# ......La magica avventura della vita.....



## lunaiena (10 Ottobre 2012)

Ora di cena e i miei genitori si trovavano in cucina , adulti come tutti i genitori....
e come tali parlavano delle cose di cui perlano i grandi con la serietà di chi è adulto....e questo non mi piaceva....
Guardandoli  vedevo me invecchiata in anteprima...
Sapevo di essere una bambina e non volevo perdere questo privilegio ....
Il privilegio di veder il mondo ancora non tutto per intero ,ma pieno di cose da aprire come i pacchetti sorpresa....
Un'avventura ancora tutta da scoprire ,da percorrere una strada piena di mistero che gli adulti non capiscono più .....

Ogni cosa era meravigliosa .....l'idea che ogni città avesse il corrispettivo opposto dall'altra parte .....la convinzione che esistessero dei personaggi come babbo natale...pensare che le buche delle lettere erano collegate tutte tra di loro con un sistema di rete postale sotterranea ....
quando un mattino il postino mi spiegò il misterioso funzionamento ed allora li il sisptema di spedire le lettare perse un pò di magia.....

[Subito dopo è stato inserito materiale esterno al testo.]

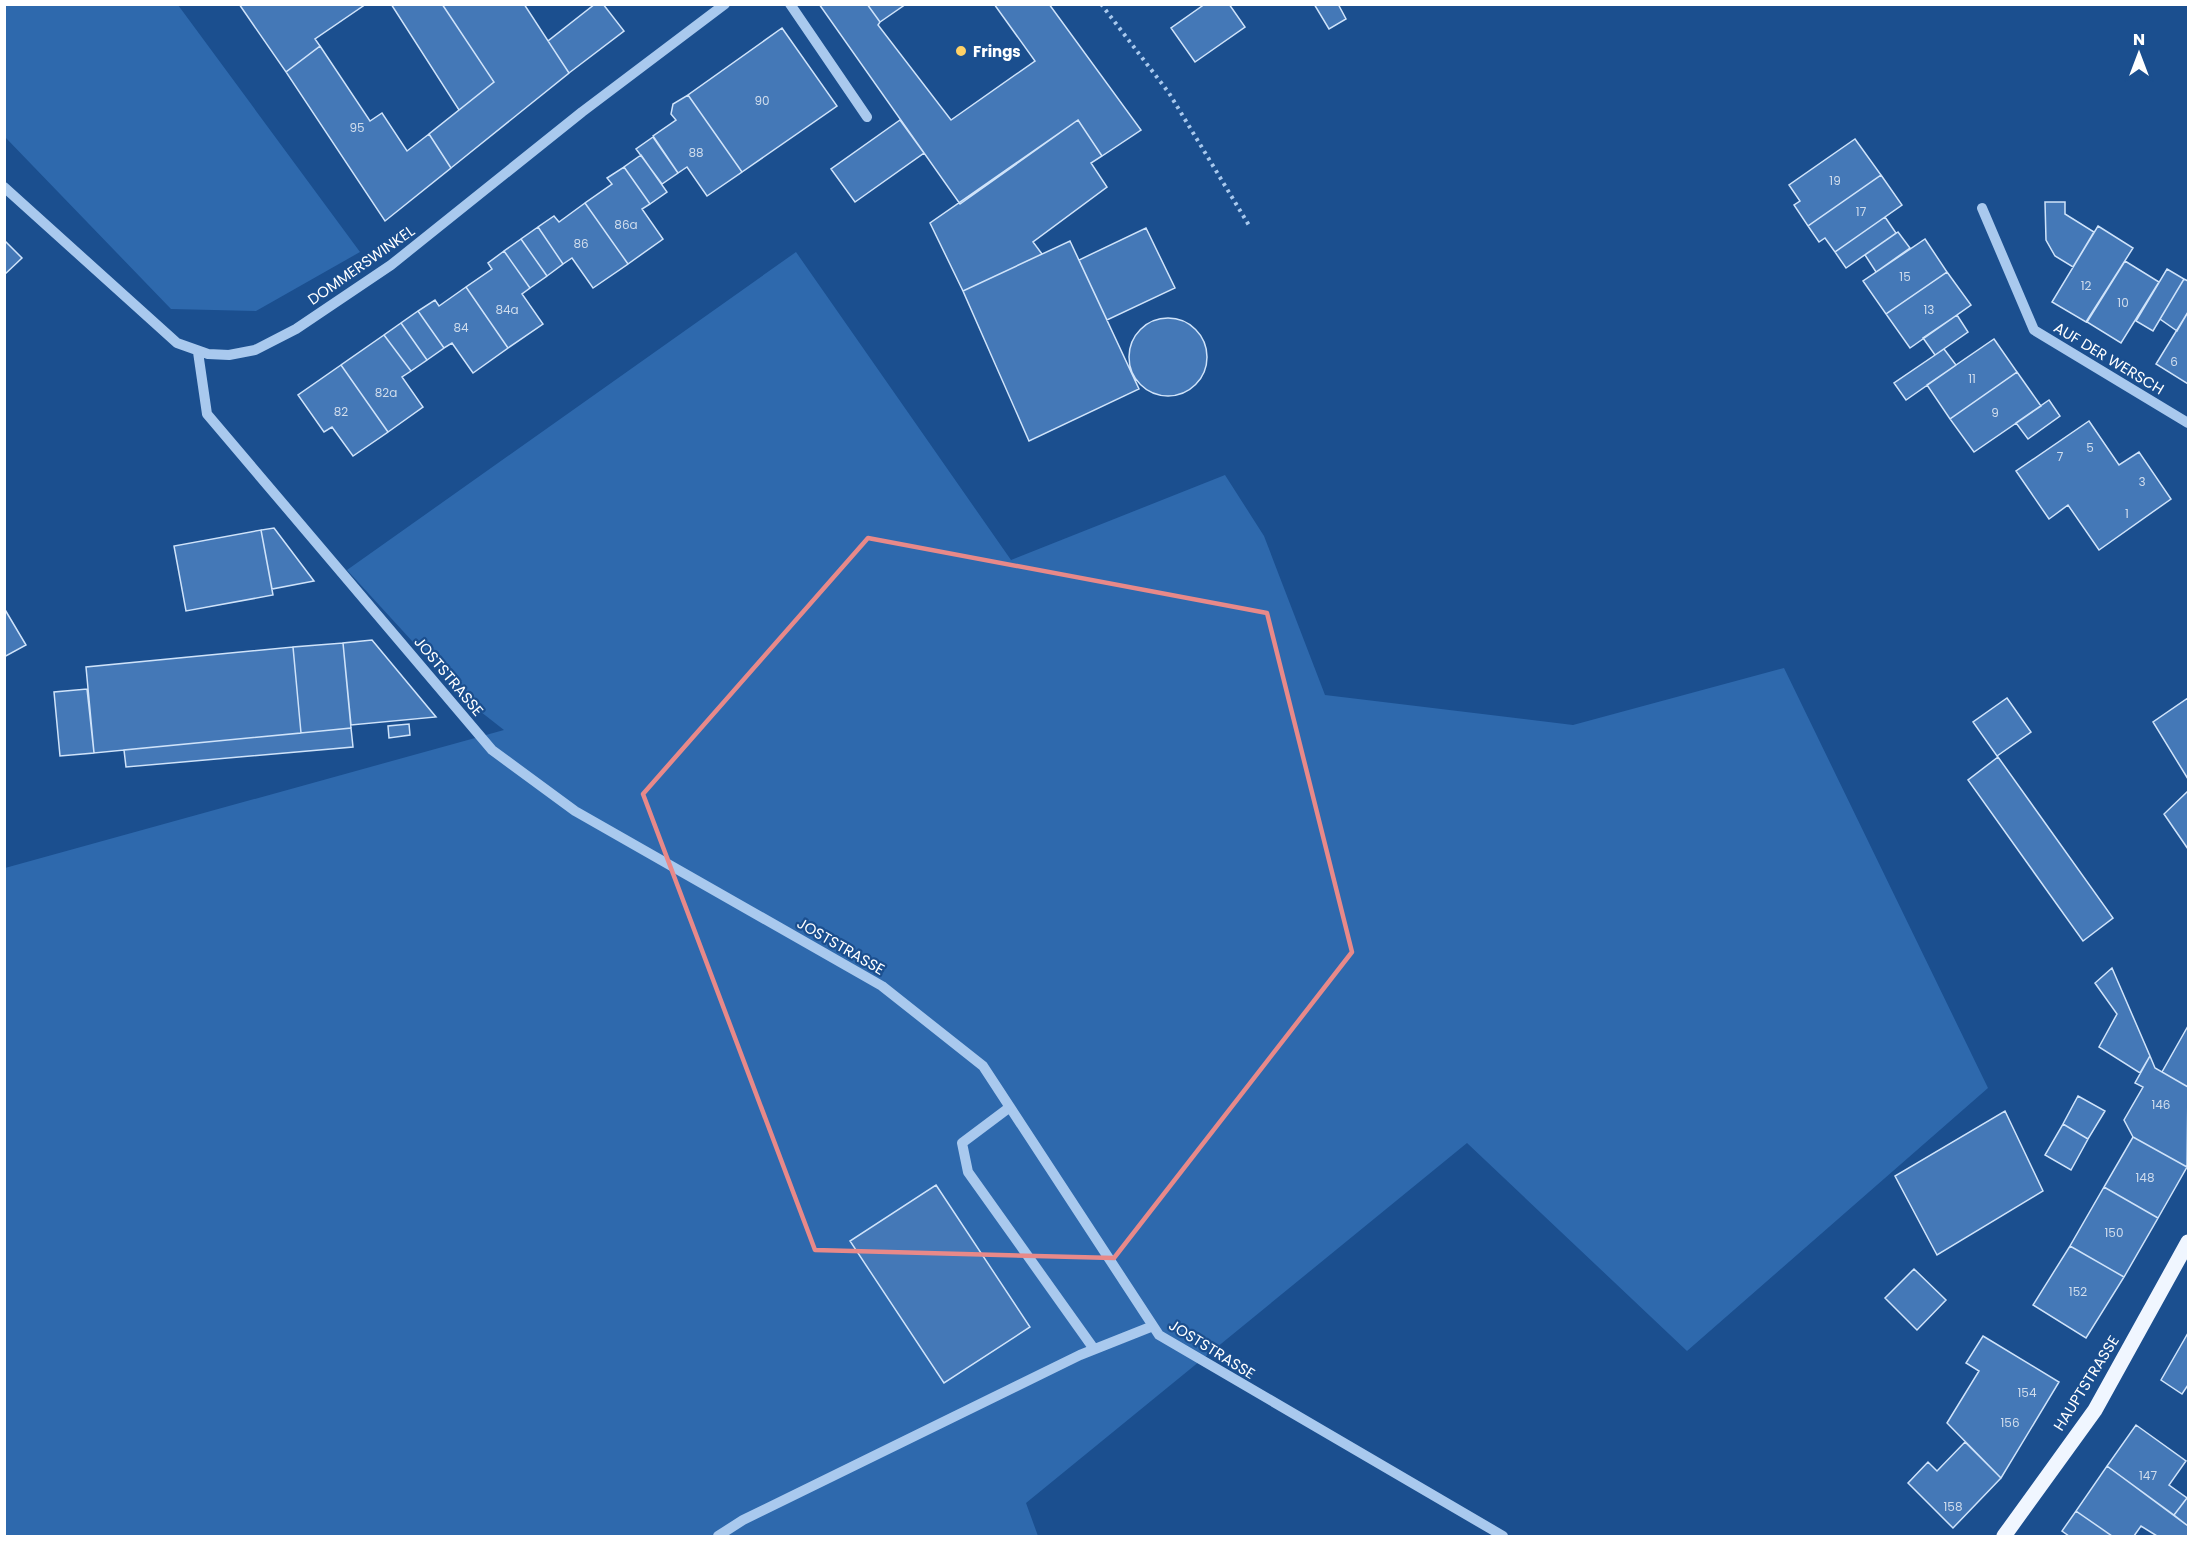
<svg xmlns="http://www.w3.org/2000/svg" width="2193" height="1541" font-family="Poppins,sans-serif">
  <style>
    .green { fill: #2e69ad }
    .building { fill: #4478b7; stroke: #cfe3fa; stroke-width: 1.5 }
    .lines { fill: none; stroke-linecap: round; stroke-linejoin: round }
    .path { stroke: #a9c9ee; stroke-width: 4; stroke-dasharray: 3 4.5; stroke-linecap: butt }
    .minor { stroke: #a9c9ee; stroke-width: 10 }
    .major { stroke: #f0f6ff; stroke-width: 15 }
    .marked { fill: none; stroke: #e88989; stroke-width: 4.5; stroke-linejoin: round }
    .poi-dot { fill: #ffd166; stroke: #1b4f8f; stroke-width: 2 }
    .labels { text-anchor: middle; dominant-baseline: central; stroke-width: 4.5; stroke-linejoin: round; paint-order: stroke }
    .number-label { font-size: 12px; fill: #d0dded }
    .poi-label { font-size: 15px; font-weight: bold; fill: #fff; stroke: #1b4f8f; text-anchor: start }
    .street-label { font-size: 15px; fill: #fff; stroke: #1b4f8f }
  </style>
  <rect width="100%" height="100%" fill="#1b4f8f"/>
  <path class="green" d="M 5,4 L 178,5 L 360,252 L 256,311 L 171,309 L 5,137 Z
    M 796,252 L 1011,560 L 1225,475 L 1264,536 L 1325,695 L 1573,725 L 1784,668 L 1988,1088 L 1687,1351 L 1467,1143 L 1026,1503 L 1038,1536 L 5,1536 L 5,868 L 504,730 L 467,701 L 347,570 Z"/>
  <path class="building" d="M 239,4 L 366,4 L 315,39 L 320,46 L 286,72 Z
    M 391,4 L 442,4 L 494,82 L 459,110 Z
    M 442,4 L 524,4 L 569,73 L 451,168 L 429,134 L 494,82 Z
    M 595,4 L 603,4 L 624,31 L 569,73 L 548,41 Z
    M 819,4 L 867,4 L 880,22 L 878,25 L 951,120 L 1035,61 L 994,4 L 1049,4 L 1141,130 L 1102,156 L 1078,120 L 960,204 Z
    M 867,4 L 906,4 L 880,22 Z
    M 1205,4 L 1229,4 L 1245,27 L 1195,62 L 1171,28 Z
    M 1314,4 L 1338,4 L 1346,19 L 1329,29 Z
    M 782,28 L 837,106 L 742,172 L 688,95 Z
    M 320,46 L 370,121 L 382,113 L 407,151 L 429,134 L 451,168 L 385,221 L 286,72 Z
    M 688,95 L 742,172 L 707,196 L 687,167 L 678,173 L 653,136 L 676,120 L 671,114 L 673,104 Z
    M 900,120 L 924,153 L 855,202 L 831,169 Z
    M 1078,120 L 1102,156 L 1091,163 L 1107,187 L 1033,242 L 1042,254 L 963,291 L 930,223 Z
    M 653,137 L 678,173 L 662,184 L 636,149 Z
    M 1855,139 L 1881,175 L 1808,226 L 1794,205 L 1800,201 L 1789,185 Z
    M 641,155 L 667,192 L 650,204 L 624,167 Z
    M 624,167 L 650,204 L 642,209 L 663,239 L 628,264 L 585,203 L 612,184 L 607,178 Z
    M 1881,175 L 1902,205 L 1835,252 L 1825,238 L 1819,242 L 1808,226 Z
    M 2045,202 L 2065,202 L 2065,214 L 2094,232 L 2073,267 L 2055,256 L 2046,240 Z
    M 585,203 L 628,264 L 593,288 L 572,258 L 563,264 L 538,227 L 554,216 L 559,222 Z
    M 1885,217 L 1896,233 L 1846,268 L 1835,252 Z
    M 2098,226 L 2133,248 L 2086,322 L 2052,302 Z
    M 538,227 L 563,264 L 547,276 L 521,239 Z
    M 1146,228 L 1175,288 L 1107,320 L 1079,260 Z
    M 1898,232 L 1910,248 L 1876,272 L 1865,255 Z
    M 521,239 L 547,276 L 530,288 L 504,251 Z
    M 1925,239 L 1947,272 L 1886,314 L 1863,281 Z
    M 4,240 L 22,258 L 4,275 Z
    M 1070,241 L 1139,389 L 1029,441 L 963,291 Z
    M 504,251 L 530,288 L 522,294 L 543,324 L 508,348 L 466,287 L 492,269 L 488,263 Z
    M 2125,261 L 2159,282 L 2121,343 L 2087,322 Z
    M 2167,269 L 2184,279 L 2153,331 L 2136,321 Z
    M 1947,272 L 1971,305 L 1910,348 L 1886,314 Z
    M 2184,279 L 2188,281 L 2188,312 L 2177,331 L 2160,319 Z
    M 466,287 L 508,348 L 473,373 L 452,343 L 444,348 L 418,311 L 435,300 L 439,306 Z
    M 418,311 L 444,348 L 427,360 L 401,323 Z
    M 2188,312 L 2188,384 L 2156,364 Z
    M 1957,315 L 1968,332 L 1935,355 L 1923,338 Z
    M1129 357a39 39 0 1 1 78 0a39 39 0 1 1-78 0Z
    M 401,323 L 427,360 L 411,371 L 384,335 Z
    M 384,335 L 411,371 L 402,377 L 423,407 L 388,432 L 341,365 Z
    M 1994,339 L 2017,372 L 1950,419 L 1927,385 Z
    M 1944,349 L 1956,365 L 1906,400 L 1894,383 Z
    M 341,365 L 388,432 L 353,456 L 332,427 L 324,432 L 298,395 Z
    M 2017,372 L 2041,406 L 1974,452 L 1950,419 Z
    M 2049,400 L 2060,416 L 2028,439 L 2016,423 Z
    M 2089,421 L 2119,465 L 2139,452 L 2171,499 L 2099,550 L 2068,505 L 2049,519 L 2016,471 Z
    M 274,528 L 314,581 L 272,589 L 261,530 Z
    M 261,530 L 273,595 L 186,611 L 174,546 Z
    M 4,608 L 26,645 L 4,657 Z
    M 372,640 L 436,717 L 351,725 L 343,643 Z
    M 343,643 L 351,728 L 301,733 L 293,647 Z
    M 293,647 L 301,733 L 94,753 L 86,667 Z
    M 87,689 L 94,753 L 60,756 L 54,692 Z
    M 2007,698 L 2031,732 L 1997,756 L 1973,722 Z
    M 2188,698 L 2188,779 L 2153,722 Z
    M 409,724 L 410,735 L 389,738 L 388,726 Z
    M 351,728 L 353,747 L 126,767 L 124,750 Z
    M 1998,757 L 2113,918 L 2083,941 L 1968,780 Z
    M 2188,791 L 2188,849 L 2164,814 Z
    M 2112,968 L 2150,1056 L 2140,1073 L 2099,1047 L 2117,1014 L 2095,983 Z
    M 2188,1026 L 2188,1087 L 2162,1072 Z
    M 2150,1056 L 2155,1068 L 2188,1087 L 2187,1167 L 2133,1137 L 2124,1120 L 2143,1087 L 2135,1083 Z
    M 2078,1096 L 2105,1111 L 2088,1139 L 2063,1124 Z
    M 2005,1111 L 2043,1191 L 1937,1255 L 1895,1176 Z
    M 2063,1124 L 2088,1139 L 2071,1170 L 2045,1155 Z
    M 2133,1137 L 2187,1167 L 2158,1218 L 2104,1187 Z
    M 936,1185 L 1030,1327 L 944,1383 L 850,1241 Z
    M 2104,1187 L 2158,1218 L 2124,1277 L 2070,1246 Z
    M 2070,1246 L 2124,1277 L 2086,1338 L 2033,1305 Z
    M 1914,1269 L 1946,1300 L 1917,1330 L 1885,1298 Z
    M 2188,1333 L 2188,1385 L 2182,1394 L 2161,1380 Z
    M 1983,1336 L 2059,1382 L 2001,1478 L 1947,1423 L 1979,1371 L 1966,1363 Z
    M 2136,1425 L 2186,1461 L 2169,1485 L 2187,1498 L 2174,1515 L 2107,1466 Z
    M 1965,1442 L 2001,1478 L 1953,1528 L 1908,1483 L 1928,1462 L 1937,1471 Z
    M 2107,1466 L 2188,1526 L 2188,1536 L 2157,1536 L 2141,1526 L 2134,1536 L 2112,1536 L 2076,1511 Z
    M 2187,1498 L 2188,1499 L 2188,1526 L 2174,1515 Z
    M 2076,1511 L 2112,1536 L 2069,1536 L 2062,1531 Z"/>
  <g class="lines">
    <path class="path" d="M 1101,4 L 1169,93 L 1250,227"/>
    <path class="minor" d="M 790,4 L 867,117
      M 4,187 L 177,343 L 208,354 L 229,355 L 255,350 L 296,329 L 391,265 L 582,112 L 725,4
      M 1982,208 L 2034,330 L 2188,423
      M 198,352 L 207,414 L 492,750 L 575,811 L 882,986 L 983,1066 L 1159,1335 L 1503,1536
      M 1010,1107 L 962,1143 L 968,1172 L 1094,1349
      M 718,1536 L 743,1520 L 1080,1355 L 1153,1326"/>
    <path class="major" d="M 2004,1536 L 2095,1410 L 2188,1242"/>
  </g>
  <path class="marked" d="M 868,538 L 1267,613 L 1352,952 L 1114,1258 L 815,1250 L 643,794 Z"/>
  <circle class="poi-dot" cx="961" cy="51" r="6"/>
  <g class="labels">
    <g class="number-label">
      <text x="762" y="100">90</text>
      <text x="357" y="127">95</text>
      <text x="696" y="152">88</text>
      <text x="1835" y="180">19</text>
      <text x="1861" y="211">17</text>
      <text x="626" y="224">86a</text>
      <text x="581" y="243">86</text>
      <text x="1905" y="276">15</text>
      <text x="2086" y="285">12</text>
      <text x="2123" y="302">10</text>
      <text x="507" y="309">84a</text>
      <text x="1929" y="309">13</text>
      <text x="461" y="327">84</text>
      <text x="2174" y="361">6</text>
      <text x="1972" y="378">11</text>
      <text x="386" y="392">82a</text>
      <text x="341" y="411">82</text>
      <text x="1995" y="412">9</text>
      <text x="2090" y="447">5</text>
      <text x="2060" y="456">7</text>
      <text x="2142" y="481">3</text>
      <text x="2127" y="513">1</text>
      <text x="2161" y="1104">146</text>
      <text x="2145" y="1177">148</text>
      <text x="2114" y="1232">150</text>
      <text x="2078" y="1291">152</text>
      <text x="2027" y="1392">154</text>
      <text x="2010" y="1422">156</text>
      <text x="2148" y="1475">147</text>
      <text x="1953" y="1506">158</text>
    </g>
    <g class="poi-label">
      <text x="973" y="51">Frings</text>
    </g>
    <g class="street-label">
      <text transform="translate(361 265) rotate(-35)">DOMMERSWINKEL</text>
      <text transform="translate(2109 358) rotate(31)">AUF DER WERSCH</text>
      <text transform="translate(449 676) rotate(50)">JOSTSTRASSE</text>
      <text transform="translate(841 946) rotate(30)">JOSTSTRASSE</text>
      <text transform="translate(1212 1349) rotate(32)">JOSTSTRASSE</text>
      <text transform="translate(2086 1383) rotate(-58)">HAUPTSTRASSE</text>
    </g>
  </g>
  <rect width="2193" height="1541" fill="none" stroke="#ffffff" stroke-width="12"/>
  <g transform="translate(2139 54)" stroke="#1b4f8f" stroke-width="4.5" paint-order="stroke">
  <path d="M0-4.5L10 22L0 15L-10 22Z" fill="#ffffff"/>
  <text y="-9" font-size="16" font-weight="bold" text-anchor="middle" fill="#ffffff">N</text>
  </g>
</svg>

Quella sera capii che per i miei genitori questa splendida avventura si era trasformata in abitudine di una cosa qualunque....
avrei voluto insegnare loro a rivedere il mondo in modo ingenuo come all'inizio di un viaggio ,e solo chi ci è appena arrivato lo sa e lo vive,solo che non ha paura di morire lo attraversa con lo stupore di vederlo davvero....

Io non ero abituata alla morte ....
prima non ero niente ...
e da quel niente venivo
prima non so cosa era....
Solo una confusione universale da cui un giorno come tutti nascendo 
approdi ......poi prendi il largo e sempre più il mare si restringe i genitori che ti dicono " non è infinito il mare ",mentre tu lo vedi immenso loro sembrano certi che attraversandolo non è così grande....
Ecco la nave a metà del percorso erano i miei  genitoriche parlavano in cucina....
Loro che dormono con i loro segreti ovunque si siano arenati


I grandi visti dai bambini sono invischiati in verità che non sono fiabe....
e questo mistero ai bambini sembra spaventoso....
Il mistero delle cose che si possono fare ,solo quelle....
Il mistero di quello che è giusto nel mare della loro vita....
I grandi non sono più padroni dei loro pensieri ma ne sono pensati....
e questo lo chiamano 
responsabilità ............
E proprio a causa di queste che ogni adulto è un bambino andato a male.....
e mette a sua volta al mondo nuovi bambini per ricordarsi quando era bambino che prima di diventare grande scopre che i sogni all'improvviso finiscono diventando qualcos'altro......


----------



## contepinceton (10 Ottobre 2012)




----------



## Quibbelqurz (11 Ottobre 2012)

ma le buche delle lettere _sono_ collegate tutte tra di loro


----------